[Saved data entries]
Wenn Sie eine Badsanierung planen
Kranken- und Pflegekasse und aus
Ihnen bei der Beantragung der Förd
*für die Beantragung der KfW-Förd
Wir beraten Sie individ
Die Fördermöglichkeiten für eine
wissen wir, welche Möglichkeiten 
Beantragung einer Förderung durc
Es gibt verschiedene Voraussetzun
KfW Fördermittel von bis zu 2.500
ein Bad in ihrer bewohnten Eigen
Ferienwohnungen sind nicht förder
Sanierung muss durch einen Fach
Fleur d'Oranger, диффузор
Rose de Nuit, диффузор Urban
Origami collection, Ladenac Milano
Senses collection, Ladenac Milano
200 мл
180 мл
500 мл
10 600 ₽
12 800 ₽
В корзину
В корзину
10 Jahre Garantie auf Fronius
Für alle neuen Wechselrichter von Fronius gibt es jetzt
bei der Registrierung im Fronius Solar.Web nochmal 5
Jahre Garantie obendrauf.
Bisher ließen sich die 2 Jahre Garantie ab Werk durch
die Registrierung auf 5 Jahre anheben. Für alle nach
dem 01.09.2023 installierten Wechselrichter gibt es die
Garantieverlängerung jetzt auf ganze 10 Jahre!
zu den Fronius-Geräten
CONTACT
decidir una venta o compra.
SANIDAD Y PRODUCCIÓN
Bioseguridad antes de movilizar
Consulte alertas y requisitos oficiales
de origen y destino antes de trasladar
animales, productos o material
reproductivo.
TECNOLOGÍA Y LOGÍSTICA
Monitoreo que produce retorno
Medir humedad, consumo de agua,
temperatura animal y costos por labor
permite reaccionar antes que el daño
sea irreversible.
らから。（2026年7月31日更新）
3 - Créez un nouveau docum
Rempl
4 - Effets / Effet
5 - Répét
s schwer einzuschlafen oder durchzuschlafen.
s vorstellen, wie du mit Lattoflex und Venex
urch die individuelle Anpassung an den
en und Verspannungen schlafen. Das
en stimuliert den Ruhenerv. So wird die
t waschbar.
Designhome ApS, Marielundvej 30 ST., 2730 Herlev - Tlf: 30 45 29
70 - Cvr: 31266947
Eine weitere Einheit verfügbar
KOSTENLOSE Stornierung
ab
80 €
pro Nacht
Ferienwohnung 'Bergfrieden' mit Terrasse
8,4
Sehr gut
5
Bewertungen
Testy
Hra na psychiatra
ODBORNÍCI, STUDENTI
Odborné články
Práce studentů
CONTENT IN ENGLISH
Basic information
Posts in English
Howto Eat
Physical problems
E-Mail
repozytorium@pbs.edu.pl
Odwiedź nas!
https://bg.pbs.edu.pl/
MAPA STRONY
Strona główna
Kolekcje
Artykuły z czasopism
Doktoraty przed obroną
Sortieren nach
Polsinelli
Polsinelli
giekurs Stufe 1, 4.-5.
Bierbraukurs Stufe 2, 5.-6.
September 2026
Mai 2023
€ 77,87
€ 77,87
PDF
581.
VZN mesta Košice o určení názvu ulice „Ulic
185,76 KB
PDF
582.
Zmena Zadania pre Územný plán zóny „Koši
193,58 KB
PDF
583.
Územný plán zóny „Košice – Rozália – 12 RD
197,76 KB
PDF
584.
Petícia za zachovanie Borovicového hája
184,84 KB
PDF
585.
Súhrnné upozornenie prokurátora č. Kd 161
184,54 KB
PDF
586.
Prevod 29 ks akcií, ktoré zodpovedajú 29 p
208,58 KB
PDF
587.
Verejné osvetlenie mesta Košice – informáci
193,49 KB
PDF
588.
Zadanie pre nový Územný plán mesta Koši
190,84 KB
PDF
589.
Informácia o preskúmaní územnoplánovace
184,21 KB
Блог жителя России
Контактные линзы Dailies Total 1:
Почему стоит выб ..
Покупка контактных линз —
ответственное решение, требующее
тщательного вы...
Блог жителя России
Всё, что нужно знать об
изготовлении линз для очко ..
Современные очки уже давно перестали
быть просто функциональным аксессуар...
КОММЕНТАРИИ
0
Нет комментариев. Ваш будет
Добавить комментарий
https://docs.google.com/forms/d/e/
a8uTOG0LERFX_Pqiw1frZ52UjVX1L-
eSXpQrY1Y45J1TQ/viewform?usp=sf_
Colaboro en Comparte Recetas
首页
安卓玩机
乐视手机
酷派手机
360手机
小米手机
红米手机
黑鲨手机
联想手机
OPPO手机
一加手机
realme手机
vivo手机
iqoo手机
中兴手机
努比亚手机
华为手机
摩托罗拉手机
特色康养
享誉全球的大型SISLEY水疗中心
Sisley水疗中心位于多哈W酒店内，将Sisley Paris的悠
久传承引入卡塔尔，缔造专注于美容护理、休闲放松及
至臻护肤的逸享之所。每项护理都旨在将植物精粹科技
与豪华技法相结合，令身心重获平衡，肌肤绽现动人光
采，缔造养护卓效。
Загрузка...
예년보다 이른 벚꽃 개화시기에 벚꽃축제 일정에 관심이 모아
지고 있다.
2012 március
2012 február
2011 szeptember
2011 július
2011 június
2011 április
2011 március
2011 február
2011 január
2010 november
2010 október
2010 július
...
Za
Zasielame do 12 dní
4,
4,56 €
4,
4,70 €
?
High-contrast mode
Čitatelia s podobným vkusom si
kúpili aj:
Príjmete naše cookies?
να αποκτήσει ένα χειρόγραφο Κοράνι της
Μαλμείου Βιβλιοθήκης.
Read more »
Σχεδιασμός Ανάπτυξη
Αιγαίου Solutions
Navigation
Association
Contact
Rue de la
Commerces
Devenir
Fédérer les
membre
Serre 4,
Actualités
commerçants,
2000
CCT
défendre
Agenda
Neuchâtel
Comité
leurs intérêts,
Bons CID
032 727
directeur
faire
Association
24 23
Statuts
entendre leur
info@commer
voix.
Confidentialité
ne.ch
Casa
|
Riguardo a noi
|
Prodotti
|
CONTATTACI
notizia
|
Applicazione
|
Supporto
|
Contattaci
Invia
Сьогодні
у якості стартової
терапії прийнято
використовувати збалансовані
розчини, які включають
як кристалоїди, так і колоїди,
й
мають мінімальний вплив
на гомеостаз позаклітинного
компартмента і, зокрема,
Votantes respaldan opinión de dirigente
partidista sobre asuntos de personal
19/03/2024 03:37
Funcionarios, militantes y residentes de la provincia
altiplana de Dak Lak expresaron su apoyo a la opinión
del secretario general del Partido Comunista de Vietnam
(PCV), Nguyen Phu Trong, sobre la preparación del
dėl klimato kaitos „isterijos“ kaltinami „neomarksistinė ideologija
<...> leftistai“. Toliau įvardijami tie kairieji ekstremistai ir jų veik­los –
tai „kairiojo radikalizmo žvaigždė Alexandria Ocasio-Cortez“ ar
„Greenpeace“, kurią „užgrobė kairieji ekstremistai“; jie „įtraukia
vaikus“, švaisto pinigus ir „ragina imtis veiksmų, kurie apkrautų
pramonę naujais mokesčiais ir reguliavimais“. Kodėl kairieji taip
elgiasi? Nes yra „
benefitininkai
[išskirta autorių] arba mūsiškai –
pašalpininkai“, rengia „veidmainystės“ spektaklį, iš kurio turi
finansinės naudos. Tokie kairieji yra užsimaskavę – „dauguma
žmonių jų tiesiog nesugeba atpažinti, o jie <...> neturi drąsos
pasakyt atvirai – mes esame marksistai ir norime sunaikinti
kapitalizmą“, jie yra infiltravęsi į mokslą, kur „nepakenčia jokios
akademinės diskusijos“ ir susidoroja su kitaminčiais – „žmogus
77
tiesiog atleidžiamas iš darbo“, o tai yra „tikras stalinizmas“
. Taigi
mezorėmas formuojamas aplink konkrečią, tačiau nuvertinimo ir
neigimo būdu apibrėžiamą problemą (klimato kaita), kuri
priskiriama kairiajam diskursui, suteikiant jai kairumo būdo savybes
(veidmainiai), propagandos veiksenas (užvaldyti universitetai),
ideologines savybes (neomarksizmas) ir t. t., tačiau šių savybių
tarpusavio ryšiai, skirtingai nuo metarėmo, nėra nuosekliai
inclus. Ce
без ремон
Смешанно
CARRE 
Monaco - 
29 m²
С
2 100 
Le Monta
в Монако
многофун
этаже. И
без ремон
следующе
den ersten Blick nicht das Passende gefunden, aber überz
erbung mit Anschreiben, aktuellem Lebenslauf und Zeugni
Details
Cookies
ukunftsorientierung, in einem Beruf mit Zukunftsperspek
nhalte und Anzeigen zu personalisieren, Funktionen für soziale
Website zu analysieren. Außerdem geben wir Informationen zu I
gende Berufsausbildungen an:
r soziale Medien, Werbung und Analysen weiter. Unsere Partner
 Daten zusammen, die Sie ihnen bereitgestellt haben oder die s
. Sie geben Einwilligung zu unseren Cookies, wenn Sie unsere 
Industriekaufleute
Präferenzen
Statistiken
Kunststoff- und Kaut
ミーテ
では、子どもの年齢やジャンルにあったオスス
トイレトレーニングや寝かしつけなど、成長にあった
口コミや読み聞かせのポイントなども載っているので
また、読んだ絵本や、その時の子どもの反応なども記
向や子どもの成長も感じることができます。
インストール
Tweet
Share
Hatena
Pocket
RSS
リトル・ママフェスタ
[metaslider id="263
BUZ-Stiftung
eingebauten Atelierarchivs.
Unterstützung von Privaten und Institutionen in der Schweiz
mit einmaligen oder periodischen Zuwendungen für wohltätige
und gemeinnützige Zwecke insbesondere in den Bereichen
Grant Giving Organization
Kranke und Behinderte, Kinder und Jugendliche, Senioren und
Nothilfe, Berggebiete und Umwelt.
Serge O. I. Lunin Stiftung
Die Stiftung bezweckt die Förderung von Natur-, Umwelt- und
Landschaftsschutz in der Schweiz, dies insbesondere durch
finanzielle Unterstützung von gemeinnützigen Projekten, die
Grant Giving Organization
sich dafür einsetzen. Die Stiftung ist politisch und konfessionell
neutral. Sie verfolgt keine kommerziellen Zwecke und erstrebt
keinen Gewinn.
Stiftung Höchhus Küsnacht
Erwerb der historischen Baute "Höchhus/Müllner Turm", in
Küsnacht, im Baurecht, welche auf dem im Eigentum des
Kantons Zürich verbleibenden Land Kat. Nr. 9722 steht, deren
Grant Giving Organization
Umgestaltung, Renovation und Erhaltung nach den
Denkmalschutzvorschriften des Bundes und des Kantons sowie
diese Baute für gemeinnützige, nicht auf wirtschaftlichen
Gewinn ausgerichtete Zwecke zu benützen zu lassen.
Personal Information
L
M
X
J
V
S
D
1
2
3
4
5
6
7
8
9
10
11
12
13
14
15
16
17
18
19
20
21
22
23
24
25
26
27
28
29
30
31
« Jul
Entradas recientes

EXERCISE INSTRUCTIONS:
Look above and return each line of the records exactly, from the very first through the line with "3 - Créez un nouveau docum", both included.

SOLVED EXERCISE:
Wenn Sie eine Badsanierung planen
Kranken- und Pflegekasse und aus
Ihnen bei der Beantragung der Förd
*für die Beantragung der KfW-Förd
Wir beraten Sie individ
Die Fördermöglichkeiten für eine
wissen wir, welche Möglichkeiten 
Beantragung einer Förderung durc
Es gibt verschiedene Voraussetzun
KfW Fördermittel von bis zu 2.500
ein Bad in ihrer bewohnten Eigen
Ferienwohnungen sind nicht förder
Sanierung muss durch einen Fach
Fleur d'Oranger, диффузор
Rose de Nuit, диффузор Urban
Origami collection, Ladenac Milano
Senses collection, Ladenac Milano
200 мл
180 мл
500 мл
10 600 ₽
12 800 ₽
В корзину
В корзину
10 Jahre Garantie auf Fronius
Für alle neuen Wechselrichter von Fronius gibt es jetzt
bei der Registrierung im Fronius Solar.Web nochmal 5
Jahre Garantie obendrauf.
Bisher ließen sich die 2 Jahre Garantie ab Werk durch
die Registrierung auf 5 Jahre anheben. Für alle nach
dem 01.09.2023 installierten Wechselrichter gibt es die
Garantieverlängerung jetzt auf ganze 10 Jahre!
zu den Fronius-Geräten
CONTACT
decidir una venta o compra.
SANIDAD Y PRODUCCIÓN
Bioseguridad antes de movilizar
Consulte alertas y requisitos oficiales
de origen y destino antes de trasladar
animales, productos o material
reproductivo.
TECNOLOGÍA Y LOGÍSTICA
Monitoreo que produce retorno
Medir humedad, consumo de agua,
temperatura animal y costos por labor
permite reaccionar antes que el daño
sea irreversible.
らから。（2026年7月31日更新）
3 - Créez un nouveau docum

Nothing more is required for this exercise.